We’ve been talking an awful lot about WORDS lately on the blog. We looked at a post from a mom who wished she had used her words differently. We’ve agreed to stop using the words “good” and “bad” to define our parenting. Over the last little while, we’ve been taking a look at four words we can use to describe our parenting that research shows helps lead us toward positive outcomes – Effective, Consistent, Active, and Attentive.
With all of the focus on the words we use, it only feels right to bring it all back together by talking about communication. We saw across these different posts how the way we communicate with our children and ourselves impacts our relationships and well-being. That’s the research part of it, right? Research shows us over and over how important our words and communication are in parenting.

Now it’s time for us to take a look at our reality. I’ll share a little of my reality recently. I had a sick toddler at home with me, AND I had some serious deadlines I needed to meet. I laid my toddler down for nap and was feeling hopeful for all that I could accomplish in those next two hours… except she woke up and was not going back to sleep. (Mom face palm). I was tired, stressed, and I was feeling like I had used up all of my patience and multi-tasking abilities in the morning. So as my sweet kiddo came down the stairs, my words were exasperated and short. We immediately started to spiral downward – with my daughter teary-eyed from being sick and overtired, and I was stressed and out of energy.
ENTER Stop.
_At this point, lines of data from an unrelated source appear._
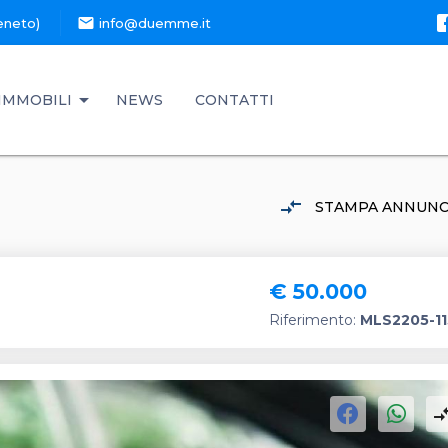
mail
eneto)
info@duemme.it
IMMOBILI
NEWS
CONTATTI
compare_arrows
STAMPA ANNUNC
€ 50.000
Riferimento:
MLS2205-1
compare_a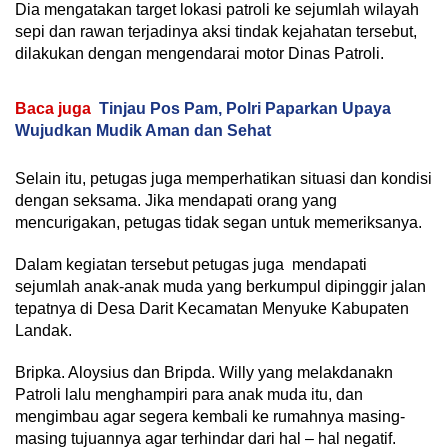
Dia mengatakan target lokasi patroli ke sejumlah wilayah
sepi dan rawan terjadinya aksi tindak kejahatan tersebut,
dilakukan dengan mengendarai motor Dinas Patroli.
Baca juga
Tinjau Pos Pam, Polri Paparkan Upaya
Wujudkan Mudik Aman dan Sehat
Selain itu, petugas juga memperhatikan situasi dan kondisi
dengan seksama. Jika mendapati orang yang
mencurigakan, petugas tidak segan untuk memeriksanya.
Dalam kegiatan tersebut petugas juga mendapati
sejumlah anak-anak muda yang berkumpul dipinggir jalan
tepatnya di Desa Darit Kecamatan Menyuke Kabupaten
Landak.
Bripka. Aloysius dan Bripda. Willy yang melakdanakn
Patroli lalu menghampiri para anak muda itu, dan
mengimbau agar segera kembali ke rumahnya masing-
masing tujuannya agar terhindar dari hal – hal negatif.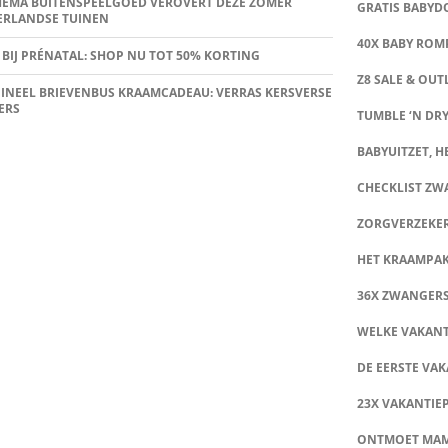
HEMA BUITENSPEELGOED VEROVERT DEZE ZOMER
GRATIS BABY
ERLANDSE TUINEN
40X BABY ROMP
 BIJ PRÉNATAL: SHOP NU TOT 50% KORTING
Z8 SALE & OUT
INEEL BRIEVENBUS KRAAMCADEAU: VERRAS KERSVERSE
ERS
TUMBLE ‘N DRY
BABYUITZET, HE
CHECKLIST Z
ZORGVERZEKE
HET KRAAMPA
36X ZWANGER
WELKE VAKANT
DE EERSTE VAK
23X VAKANTIE
ONTMOET MA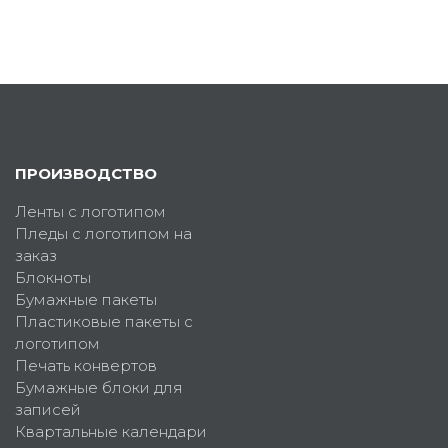
ПРОИЗВОДСТВО
Ленты с логотипом
Пледы с логотипом на
заказ
Блокноты
Бумажные пакеты
Пластиковые пакеты с
логотипом
Печать конвертов
Бумажные блоки для
записей
Квартальные календари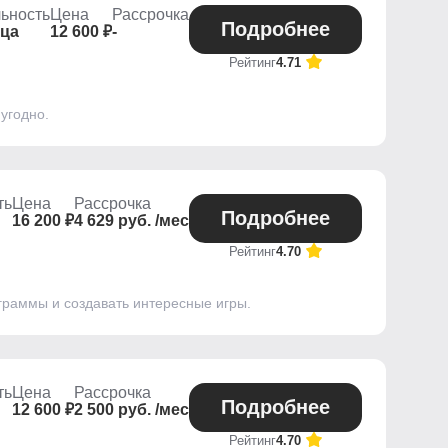
ьность
Цена
Рассрочка
Подробнее
яца
12 600 ₽
-
Рейтинг
4.71
угодно.
ть
Цена
Рассрочка
Подробнее
16 200 ₽
4 629 руб. /мес
Рейтинг
4.70
граммы и создавать интересные игры.
ть
Цена
Рассрочка
Подробнее
12 600 ₽
2 500 руб. /мес
Рейтинг
4.70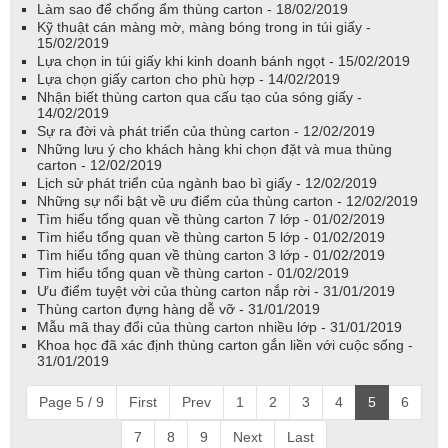
Làm sao để chống ẩm thùng carton - 18/02/2019
Kỹ thuật cán màng mờ, màng bóng trong in túi giấy -
15/02/2019
Lựa chọn in túi giấy khi kinh doanh bánh ngọt - 15/02/2019
Lựa chọn giấy carton cho phù hợp - 14/02/2019
Nhận biết thùng carton qua cấu tạo của sóng giấy -
14/02/2019
Sự ra đời và phát triển của thùng carton - 12/02/2019
Những lưu ý cho khách hàng khi chọn đặt và mua thùng
carton - 12/02/2019
Lịch sử phát triển của ngành bao bì giấy - 12/02/2019
Những sự nổi bật về ưu điểm của thùng carton - 12/02/2019
Tìm hiểu tổng quan về thùng carton 7 lớp - 01/02/2019
Tìm hiểu tổng quan về thùng carton 5 lớp - 01/02/2019
Tìm hiểu tổng quan về thùng carton 3 lớp - 01/02/2019
Tìm hiểu tổng quan về thùng carton - 01/02/2019
Ưu điểm tuyệt vời của thùng carton nắp rời - 31/01/2019
Thùng carton đựng hàng dễ vỡ - 31/01/2019
Mẫu mã thay đổi của thùng carton nhiều lớp - 31/01/2019
Khoa học đã xác định thùng carton gắn liền với cuộc sống -
31/01/2019
Page 5 / 9
First
Prev
1
2
3
4
5
6
7
8
9
Next
Last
Breathe. Talk. … I didn’t get my words right on the first try. I spoke from a place of frustration first. After a few minutes of our downward spiral, I realized I was the one tanking the interaction. So I pulled my girl up in my lap, and after I stopped to catch a breath I talked… I told her I was tired too. I talked about how sleeping is important to starting to feel better when you are sick. And I told her I was sorry for not speaking kindly to her.
Research and reality tell us that our words do have power. My words and actions helped transform my interaction with my toddler from one of frustration to one of bonding. But I want to be transparent that it took me awhile to get there. I didn’t get it right on the first try.
I think that’s a really important message for us parents to share with each other as we think about the power of words – it’s about practice, not perfection. There is room for a little grace. There will still be days when you call yourself a “bad parent” without remembering you have other words that can be more helpful, and there will be moments where you don’t get the words right on the first try during a challenging moment with your child.
Challenging Moments are inevitable in parenting. Luckily we can use our words to help navigate them – even if we don’t always get it right on the first try.